BRIEF:
Every line from the one with "hfov_deg: 100.4" to the one with "exposure_s: 1/741", including those two, is to be copied exactly; all other lines of the entries below are left out.
= = = = =
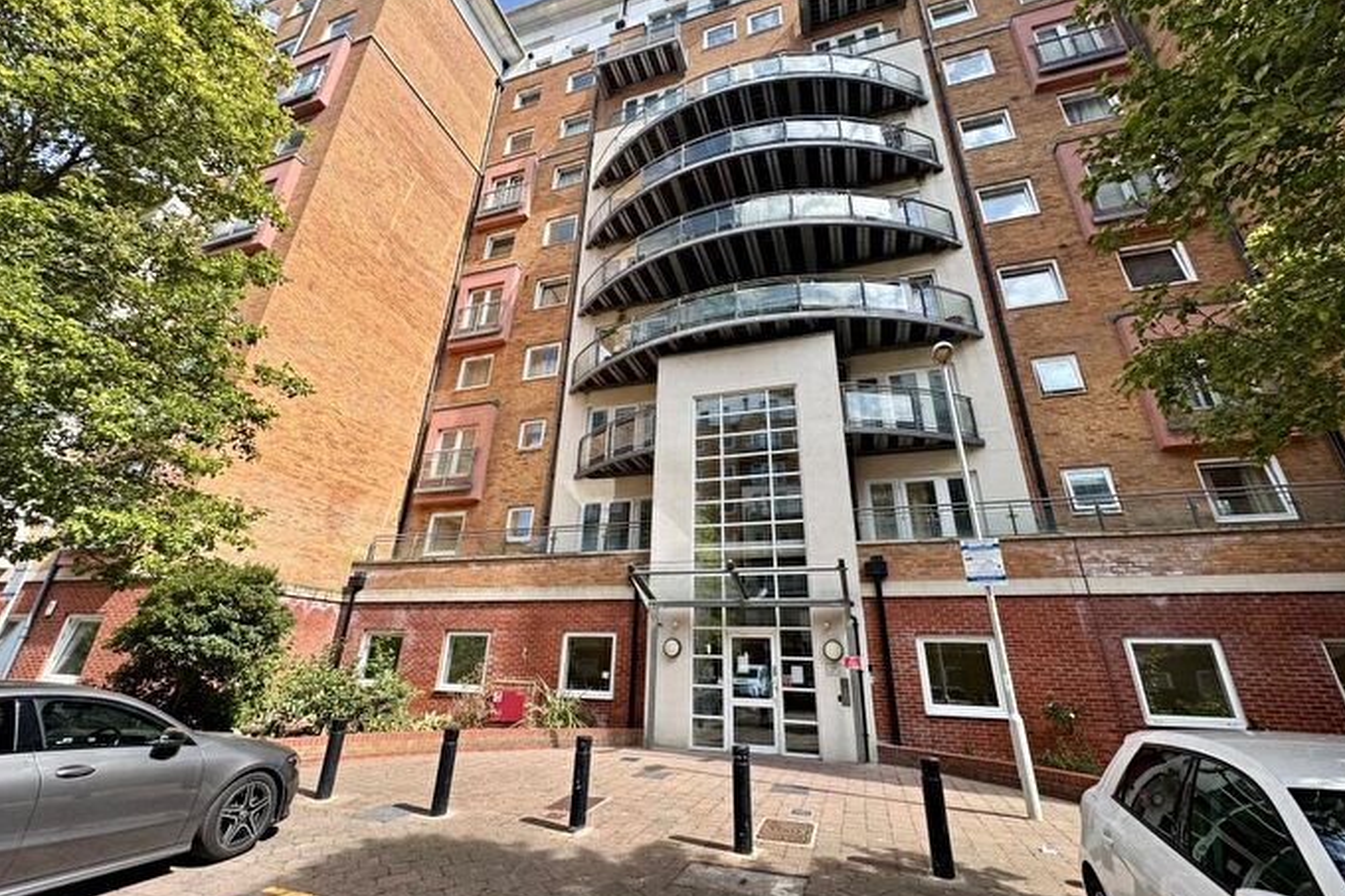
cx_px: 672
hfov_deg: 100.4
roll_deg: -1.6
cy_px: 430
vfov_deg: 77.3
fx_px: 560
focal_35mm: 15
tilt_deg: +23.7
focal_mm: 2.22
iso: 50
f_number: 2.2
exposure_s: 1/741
= = = = =
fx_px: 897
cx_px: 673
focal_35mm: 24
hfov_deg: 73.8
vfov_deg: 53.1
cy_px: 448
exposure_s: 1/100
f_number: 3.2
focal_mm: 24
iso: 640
= = = = =
TASK RESULT:
hfov_deg: 100.4
roll_deg: -1.6
cy_px: 430
vfov_deg: 77.3
fx_px: 560
focal_35mm: 15
tilt_deg: +23.7
focal_mm: 2.22
iso: 50
f_number: 2.2
exposure_s: 1/741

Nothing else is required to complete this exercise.